I have answer to that, and it's very simple. Some employee of a large corporation (it's irrelevant which one) got paid to produce this document. It was scrutinized by his bosses, bosses of his bosses and also possibly helped by his PA, PA of his boss and perhaps a whole bunch of other people. As much as said employee would have (imaginably) liked to have just written text and be done with it, at some level of large corporations, plain txt just "does not seem to work". Because, as it happens, somewhere up in the hierarchy there are people who get rash on seeing a document without (totally unnecessary) formatting. These are usually the people who care less about the content than about the form. Luckily formatting can be easily added, using local tool of choice.
It is sad that time of technical experts is wasted in getting them to write things down with (totally superfluous) formatting, but that's how these things work.

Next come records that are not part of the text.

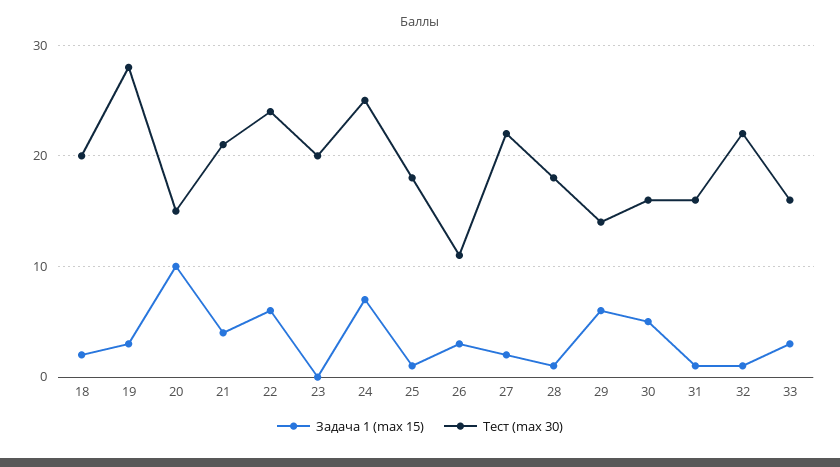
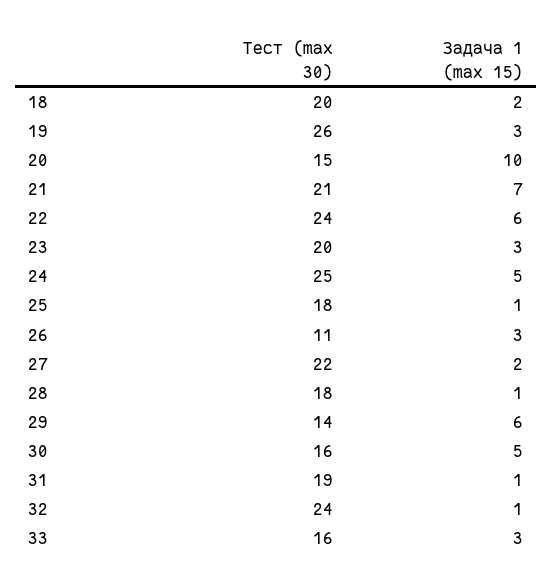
  {
    "Задача 1 (max 15)": {
      "18": 2,
      "19": 3,
      "20": 10,
-     "21": 4,
+     "21": 7,
      "22": 6,
-     "23": 0,
+     "23": 3,
-     "24": 7,
+     "24": 5,
      "25": 1,
      "26": 3,
      "27": 2,
      "28": 1,
      "29": 6,
      "30": 5,
      "31": 1,
      "32": 1,
      "33": 3
    },
    "Tест (max 30)": {
      "18": 20,
-     "19": 28,
+     "19": 26,
      "20": 15,
      "21": 21,
      "22": 24,
      "23": 20,
      "24": 25,
      "25": 18,
      "26": 11,
      "27": 22,
      "28": 18,
      "29": 14,
      "30": 16,
-     "31": 16,
+     "31": 19,
-     "32": 22,
+     "32": 24,
      "33": 16
    }
  }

Sounds like something every developer should take to heart, especially considering how low priority both security and usability tend to get in many development organizations. Catchy acronyms can help, especially for developers to remind each other -- and to communicate with management., as in "Yes, we should actually spend five hours development and testing time to change these messages, in order not to confuse and enrage our users."
Interupted for the millionth time in a day
I remember those warnings, I really wanted to throw the computer out of window thanks to programs stealing focus whenever I type going ZOMG such and such has a new update, we're going to steal focus and annoy you by trying to install Ask.com toolbar.
What I find hilarious
is that this is coming from the SAME COMPANY that to this very day gives you jack and squat for info on patches from Windows Update without launching your browser! Would it REALLY kill them to give us more than a pointless KB number that doesn't tell us what the patch is for? maybe a teeny tiny summary, would that be so hard.
Glass houses and stones MSFT, glass houses and stone.